Que peut-on maintenant en tirer ? On voit
d’abord que, pour accéder à la ville, il faut connaître son existence et savoir
où elle se trouve. Pendant des siècles, les populations ignoraient le lieu de
Pétra. La ville était ainsi défendue, protégée par sa situation perdue au
milieu des montagnes. Des pillards ne pouvaient y accéder facilement ;
elle est protégée par ses accès étroits et sinueux, dominés par des falaises.
En revanche, les commerçants, eux, devaient connaître l’existence et
l’emplacement de la ville. Mais, cela est évident, par un chemin aussi
resserré, on ne peut pas faire entrer dans la ville des quantités de denrées.
On peut amener ce que transporte un chameau, rien de plus. C’est dire que, si
on veut faire du profit avec si peu de marchandises, il est inutile d’apporter
des matières ordinaires. Il vaut mieux ne pas s’encombrer de produits de faible
qualité et de faible prix. En revanche, si on apporte des épices, des étoffes
et des pierres précieuses, on peut, avec le chargement d’un chameau, faire de
bonnes ventes. C’est un peu cela que Jésus veut dire, je crois.
Pour entrer dans le
Royaume des cieux, il faut d’abord savoir qu’il existe, et où il se trouve.
Beaucoup de gens ignorent qu’il y a un salut, et ils ignorent donc ce qu’il
faut faire, ce qu’il faut croire, pour être sauvé. Ces gens-là sont comme les
riverains de Pétra qui ne connaissaient même pas l’existence de la ville.
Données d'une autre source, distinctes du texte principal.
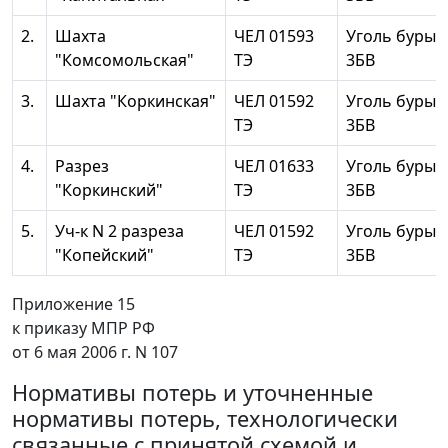
2.
Шахта
ЧЕЛ 01593
Уголь бурый
"Комсомольская"
ТЭ
3БВ
3.
Шахта "Коркинская"
ЧЕЛ 01592
Уголь бурый
ТЭ
3БВ
4.
Разрез
ЧЕЛ 01633
Уголь бурый
"Коркинский"
ТЭ
3БВ
5.
Уч-к N 2 разреза
ЧЕЛ 01592
Уголь бурый
"Копейский"
ТЭ
3БВ
Приложение 15
к приказу МПР РФ
от 6 мая 2006 г. N 107
Нормативы потерь и уточненные
нормативы потерь, технологически
связанные с принятой схемой и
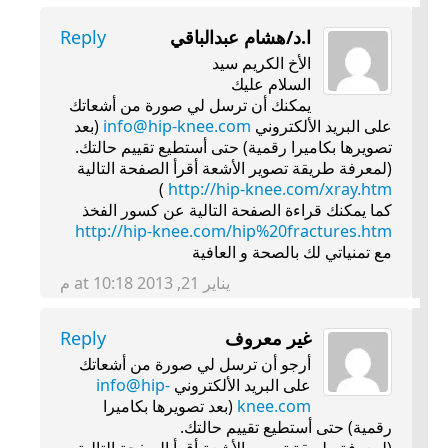
ا.د/هشام عبدالباقي
Reply
الأخ الكريم سيد
السلام عليك
يمكنك أن ترسل لي صورة من أشعاتك
على البريد الألكتروني
info@hip-knee.com
(بعد
تصويرها بكاميرا رقمية) حتى أستطيع تقييم حالتك.
(لمعرفة طريقة تصوير الأشعة أقرأ الصفحة التالية
)
http://hip-knee.com/xray.htm
كما يمكنك قراءة الصفحة التالية عن كسور الفخذ
http://hip-knee.com/hip%20fractures.htm
مع تمنياتي لك بالصحة و العافية
يناير 21, 2013 at 10:18 م
غير معروف
Reply
أرجو أن ترسل لي صورة من أشعاتك
على البريد الألكتروني
info@hip-
knee.com
(بعد تصويرها بكاميرا
رقمية) حتى أستطيع تقييم حالتك.
(لمعرفة طريقة تصوير الأشعة أقرأ الصفحة التالية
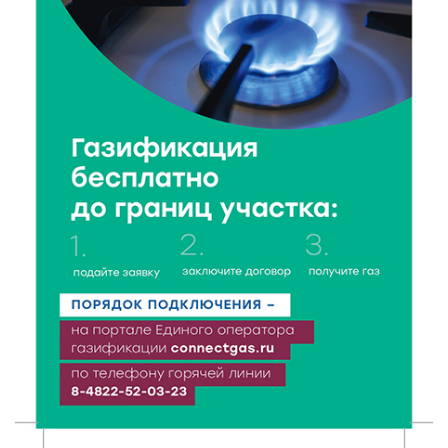
6 Авг 2026 08:10
145
В Твери открываются две масштабные выставки
известных художников
5 Авг 2026 23:02
315
В парке Твери прошла познавательная акция от
Госавтоинспекции
5 Авг 2026 22:02
344
Названы самые грамотные профессии по итогам
«Тотального диктанта»
5 Авг 2026 21:02
350
От детских площадок до спортивных арен: в
Калининском округе подвели итоги программы
поддержки местных инициатив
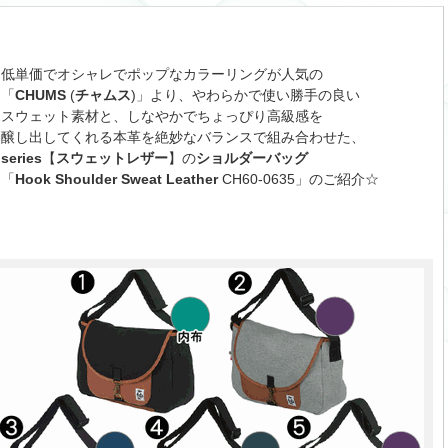
低単価でオシャレでポップなカラーリングが人気の
「
CHUMS
(
チャムス
)」より、やわらかで使い勝手の良い
スウェット素材と、しなやかでちょっぴり高級感を
醸し出してくれる本革を絶妙なバランスで組み合わせた、
series
【
スウェットレザー
】の
ショルダーバッグ
「
Hook Shoulder Sweat Leather
CH60-0635」のご紹介☆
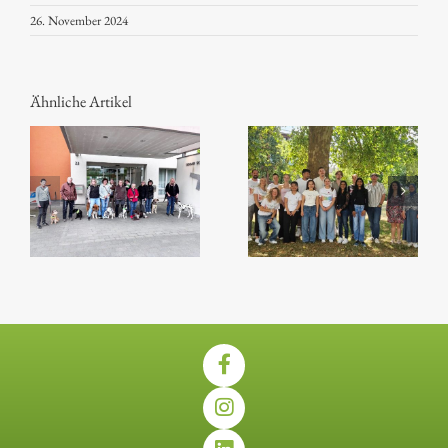
26. November 2024
Ähnliche Artikel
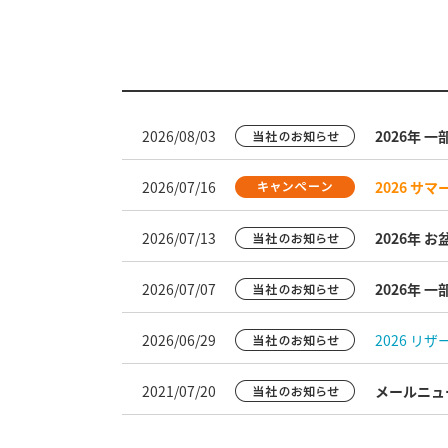
2026/08/03
2026年 
2026/07/16
2026 サ
2026/07/13
2026年
2026/07/07
2026年 
2026/06/29
2026 リ
2021/07/20
メールニュ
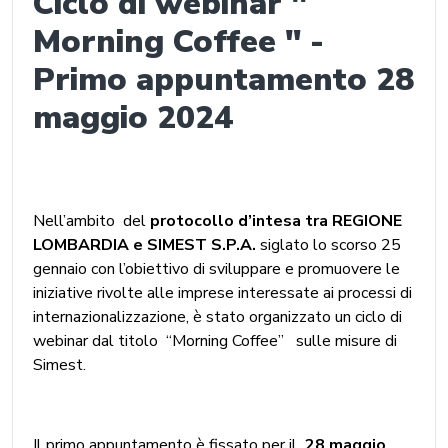
Ciclo di webinar "
Morning Coffee " -
Primo appuntamento 28
maggio 2024
Nell’ambito del
protocollo d’intesa tra REGIONE
LOMBARDIA e SIMEST S.P.A.
siglato lo scorso 25
gennaio con l’obiettivo di sviluppare e promuovere le
iniziative rivolte alle imprese interessate ai processi di
internazionalizzazione, è stato organizzato un ciclo di
webinar dal titolo “Morning Coffee” sulle misure di
Simest.
Il primo appuntamento è fissato per il
28 maggio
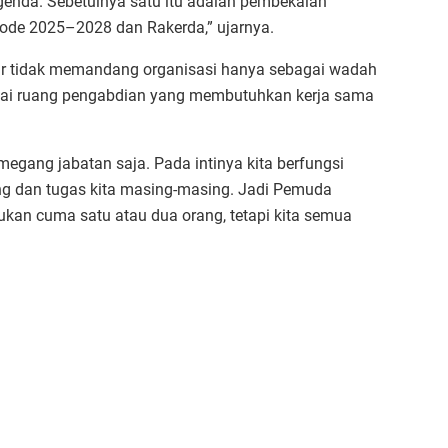
genda. Sebetulnya satu itu adalah pembekalan
iode 2025–2028 dan Rakerda,” ujarnya.
ar tidak memandang organisasi hanya sebagai wadah
gai ruang pengabdian yang membutuhkan kerja sama
megang jabatan saja. Pada intinya kita berfungsi
ng dan tugas kita masing-masing. Jadi Pemuda
bukan cuma satu atau dua orang, tetapi kita semua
Ensuite, il faut accepter de prendre le chemin étroit, qui n’est ni confortable
ni rassurant. C’est un chemin dont on ne voit pas le terme, parce qu’il est
sinueux ; il faut du courage et de la persévérance pour arriver au bout.
Enfin, et surtout, ce n’est pas la peine de s’encombrer de choses inutiles,
volumineuses et sans valeur. Bien souvent, nous sommes englués dans des tas de
petites richesses de pacotille ; nous tenons coûte que coûte à des
réalités qui n’en valent pas la peine. Cela ne sert à rien d’entrer dans le
salut avec de fausses richesses ; ce serait aussi décevant que d’entrer
dans Pétra avec une cargaison d’oranges flétries en pensant qu’on va faire
fortune ; quelle confusion alors ! Mais alors, quelles sont ces
grandes richesses qui ne prennent pas de place avec lesquelles nous pouvons
entrer dans le salut ? Ce serait d’abord la foi. C’est notre première
richesse. La foi n’est pas encombrante, elle nous libère au contraire de tout
ce qui n’est que secondaire. Puis, notre deuxième richesse, ce serait
l’espérance, qui nous permet de persévérer même lorsque nous ne voyons pas le
bout du chemin. Notre troisième richesse, de loin la plus précieuse et la plus
discrète, ce serait l’amour. Tous ces actes d’amour minuscules, ces petites
attentions à nos proches, sont comme des petits diamants très purs qui, dans le
Royaume, brillent de leur éclat le plus intense.
Voilà ce que suggère cette image de la porte
étroite, si on la replace dans le contexte de l’Orient ancien. Jésus ne menace
pas d’exclure qui que ce soit. Il invite plutôt à rechercher, avec prudence et
modération, le vrai chemin qui ne nous décevra pas.